WHAT THE TASK ASKS: Reproduce every line of text in the material below without any changes. Omit the pictures from your answer.

[Text data extracted from pages]
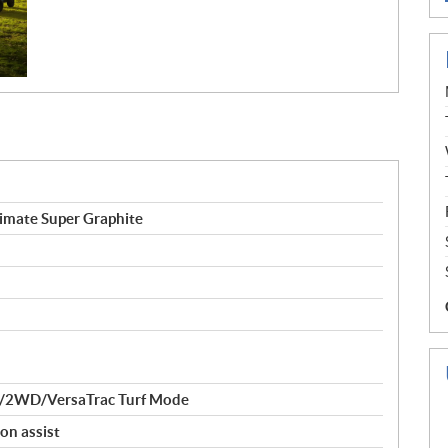
mate Super Graphite
/2WD/VersaTrac Turf Mode
on assist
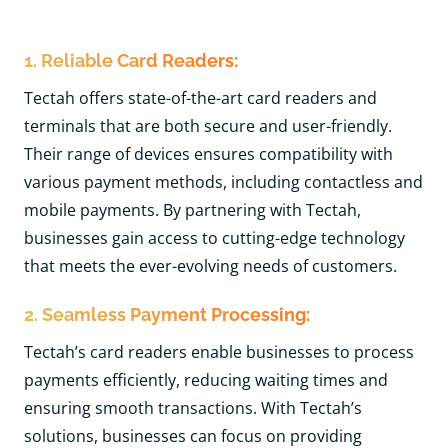
1. Reliable Card Readers:
Tectah offers state-of-the-art card readers and
terminals that are both secure and user-friendly.
Their range of devices ensures compatibility with
various payment methods, including contactless and
mobile payments. By partnering with Tectah,
businesses gain access to cutting-edge technology
that meets the ever-evolving needs of customers.
2. Seamless Payment Processing:
Tectah’s card readers enable businesses to process
payments efficiently, reducing waiting times and
ensuring smooth transactions. With Tectah’s
solutions, businesses can focus on providing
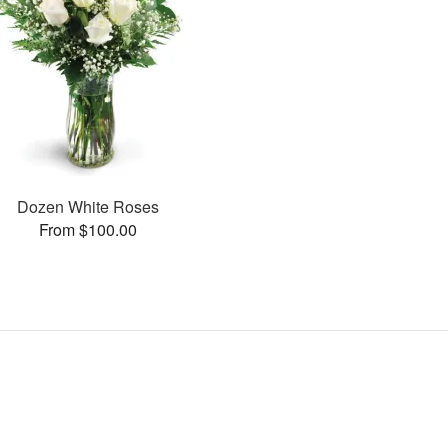
Dozen White Roses
From $100.00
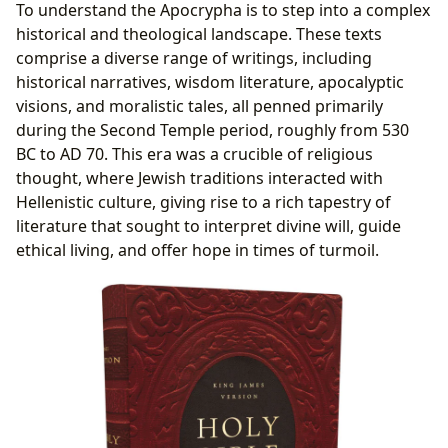
To understand the Apocrypha is to step into a complex
historical and theological landscape. These texts
comprise a diverse range of writings, including
historical narratives, wisdom literature, apocalyptic
visions, and moralistic tales, all penned primarily
during the Second Temple period, roughly from 530
BC to AD 70. This era was a crucible of religious
thought, where Jewish traditions interacted with
Hellenistic culture, giving rise to a rich tapestry of
literature that sought to interpret divine will, guide
ethical living, and offer hope in times of turmoil.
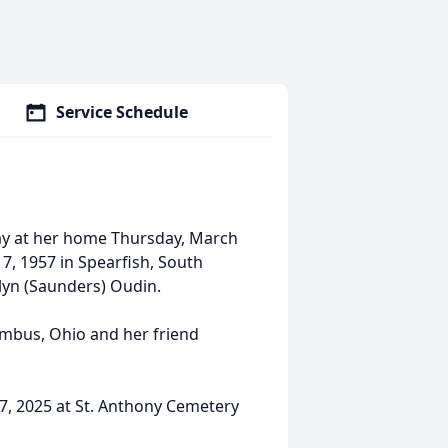
Service Schedule
ay at her home Thursday, March
 7, 1957 in Spearfish, South
lyn (Saunders) Oudin.
lumbus, Ohio and her friend
7, 2025 at St. Anthony Cemetery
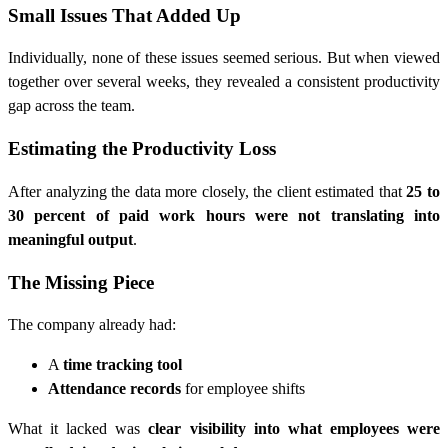
Small Issues That Added Up
Individually, none of these issues seemed serious. But when viewed
together over several weeks, they revealed a consistent productivity
gap across the team.
Estimating the Productivity Loss
After analyzing the data more closely, the client estimated that
25 to
30 percent of paid work hours were not translating into
meaningful output
.
The Missing Piece
The company already had:
A
time tracking tool
Attendance records
for employee shifts
What it lacked was
clear visibility into what employees were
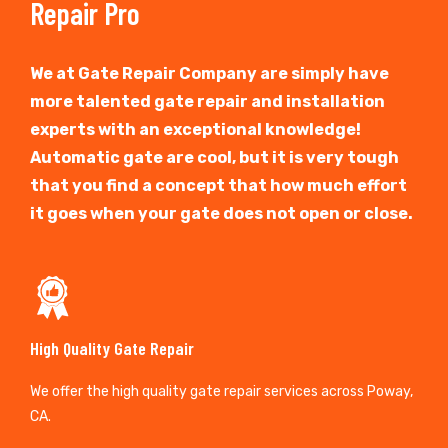
Repair Pro
We at Gate Repair Company are simply have
more talented gate repair and installation
experts with an exceptional knowledge!
Automatic gate are cool, but it is very tough
that you find a concept that how much effort
it goes when your gate does not open or close.
High Quality Gate Repair
We offer the high quality gate repair services across Poway,
CA.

RESULT:
mate Super Graphite
/2WD/VersaTrac Turf Mode
on assist
1. Reliable Card Readers:
Tectah offers state-of-the-art card readers and
terminals that are both secure and user-friendly.
Their range of devices ensures compatibility with
various payment methods, including contactless and
mobile payments. By partnering with Tectah,
businesses gain access to cutting-edge technology
that meets the ever-evolving needs of customers.
2. Seamless Payment Processing:
Tectah’s card readers enable businesses to process
payments efficiently, reducing waiting times and
ensuring smooth transactions. With Tectah’s
solutions, businesses can focus on providing
Dozen White Roses
From $100.00
To understand the Apocrypha is to step into a complex
historical and theological landscape. These texts
comprise a diverse range of writings, including
historical narratives, wisdom literature, apocalyptic
visions, and moralistic tales, all penned primarily
during the Second Temple period, roughly from 530
BC to AD 70. This era was a crucible of religious
thought, where Jewish traditions interacted with
Hellenistic culture, giving rise to a rich tapestry of
literature that sought to interpret divine will, guide
ethical living, and offer hope in times of turmoil.
Service Schedule
ay at her home Thursday, March
 7, 1957 in Spearfish, South
lyn (Saunders) Oudin.
lumbus, Ohio and her friend
7, 2025 at St. Anthony Cemetery
Small Issues That Added Up
Individually, none of these issues seemed serious. But when viewed
together over several weeks, they revealed a consistent productivity
gap across the team.
Estimating the Productivity Loss
After analyzing the data more closely, the client estimated that
25 to
30 percent of paid work hours were not translating into
meaningful output
.
The Missing Piece
The company already had:
A
time tracking tool
Attendance records
for employee shifts
What it lacked was
clear visibility into what employees were
Repair Pro
We at Gate Repair Company are simply have
more talented gate repair and installation
experts with an exceptional knowledge!
Automatic gate are cool, but it is very tough
that you find a concept that how much effort
it goes when your gate does not open or close.
High Quality Gate Repair
We offer the high quality gate repair services across Poway,
CA.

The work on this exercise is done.